**Problem requirements:** Copy the forum post below from "So I don't know" up to and including "the community. Thanks!", changing "documentation" to "setup guide".

**Supplied text:**
-------------------------

Believe it or not, that's not the worst of it! I purchased this enclosure and SSD specifically since they are mentioned as compatible by the RaspiBlitz (a bitcoin pi node) team, and in fact their site has direct amazon referral links for it at https://github.com/rootzoll/raspiblitz

Plus, here is my lsusb output:

Bus 002 Device 002: ID 174c:1153 ASMedia Technology Inc. ASM1153 SATA 3Gb/s bridge

The ASM1153 is mentioned as "a really common one that works well with the Pi" by the good/bad adapter list https://jamesachambers.com/raspberry-pi-4-usb-boot-config-guide-for-ssd-flash-drives/ which is referenced by PiNodeXMR's compatability section! https://github.com/monero-ecosystem/PiNode-XMR/wiki/Hardware#considerations

So I don't know how or why this is happening, maybe they spun a new revision of the silicon or I got a "fake" rebranded one or something? I only tried downgrading the protocol because nothing else worked. It may be worthwhile to add a note about this in the documentation, I did try two completely different enclosures (purchased at the same time) and pi boards, so it's not a one-off in that sense.

In any case I appreciate your help in trying to debug the problem and will throw a tip your way for maintaining this project for the community. Thanks!

-------------------------

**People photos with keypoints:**
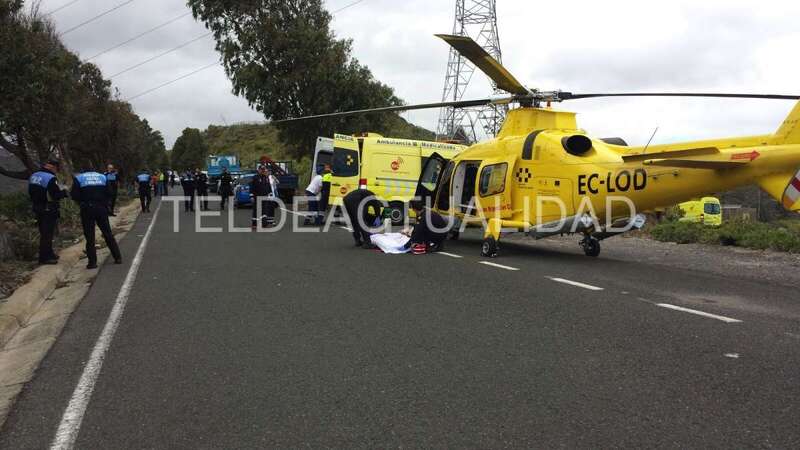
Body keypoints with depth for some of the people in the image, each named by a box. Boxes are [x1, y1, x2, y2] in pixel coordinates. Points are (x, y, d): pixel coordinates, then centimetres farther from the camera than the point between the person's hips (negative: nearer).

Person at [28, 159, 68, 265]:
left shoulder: (33, 176, 9)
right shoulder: (51, 178, -19)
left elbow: (31, 193, 15)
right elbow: (57, 195, -21)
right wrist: (64, 192, -4)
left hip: (37, 208, 9)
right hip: (49, 210, -9)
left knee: (44, 232, 17)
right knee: (47, 233, -2)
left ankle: (49, 254, 28)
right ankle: (44, 257, 1)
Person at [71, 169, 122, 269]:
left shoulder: (78, 178, 1)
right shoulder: (103, 177, 9)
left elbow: (74, 195, -5)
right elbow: (109, 193, 4)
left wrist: (82, 202, 13)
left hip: (87, 209, -2)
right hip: (101, 208, 3)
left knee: (89, 236, 3)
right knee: (108, 234, 11)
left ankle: (92, 262, 1)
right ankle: (118, 258, 11)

-------------------------

**The completed task:**
So I don't know how or why this is happening, maybe they spun a new revision of the silicon or I got a "fake" rebranded one or something? I only tried downgrading the protocol because nothing else worked. It may be worthwhile to add a note about this in the setup guide, I did try two completely different enclosures (purchased at the same time) and pi boards, so it's not a one-off in that sense.

In any case I appreciate your help in trying to debug the problem and will throw a tip your way for maintaining this project for the community. Thanks!